TitlePollinator preference and the evolution of floral traits in monkeyflowers (Mimulus)
Publication TypeJournal Article
Year of Publication1999
AuthorsSchemske DW, Bradshaw, Jr. HD
Pagination - 11915
Date Published1999

A paradigm of evolutionary biology is that adaptation and reproductive isolation are caused by a nearly infinite number of mutations of
individually small effect. Here, we test this hypothesis by
investigating the genetic basis of pollinator discrimination in two
closely related species of monkeyflowers that differ in their major
pollinators.

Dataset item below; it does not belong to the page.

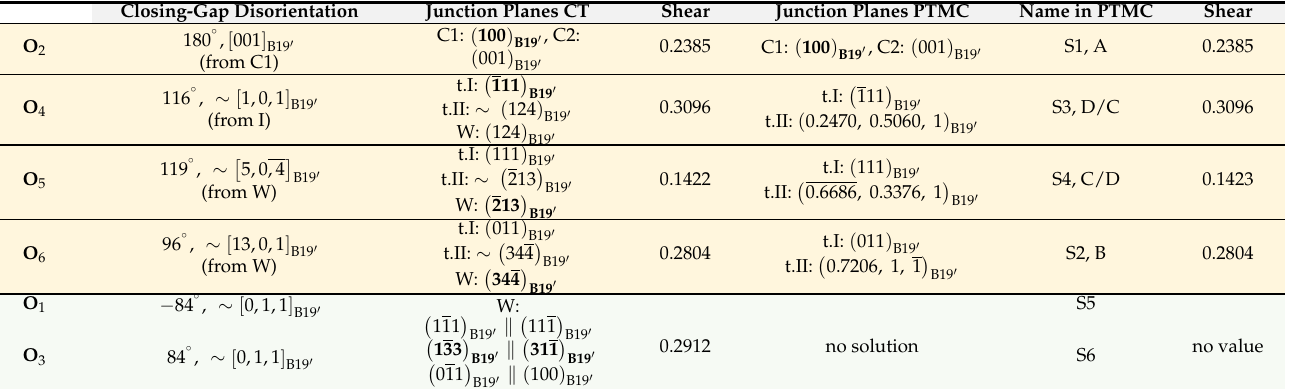
Table 5. Comparison between the CT and the PTMC to predict the B19 (cid:48) junction planes associated with the operators O i . The letters t.I, t.II and C mean “type I”, “type II” and “compound” twins, respectively. In the column “Name in PTMC”, notation with the letter “S” was used by Hane and Shield [51] and notation with a letter (A, B, etc.) by Bhattacharya [2]. For the correspondence theory, the letter W means “weak twin”. The junction planes experimentally observed are written in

This system provides a unique opportunity to investigate
the genetic architecture of adaptation and speciation because floral
traits that confer pollinator specificity also contribute to premating
reproductive isolation. We asked: (i) What floral traits cause
pollinator discrimination among plant species? and (ii) What is the
genetic basis of these traits? We examined these questions by using
data obtained from a large-scale field experiment where genetic markers
were employed to determine the genetic basis of pollinator visitation.
Observations of F-2 hybrids produced by crossing bee-pollinated Mimulus
lewisii with hummingbird-pollinated Mimulus cardinalis revealed that
bees preferred large flowers low in anthocyanin and carotenoid
pigments, whereas hummingbirds favored nectar-rich flowers high in
anthocyanins. An allele that increases petal carotenoid concentration
reduced bee visitation by 80\%, whereas an allele that increases nectar
production doubled hummingbird visitation. These results suggest that
genes of large effect on pollinator preference have contributed to
floral evolution and premating reproductive isolation in these
monkeyflowers. This work contributes to growing evidence that
adaptation and reproductive isolation may often involve major genes.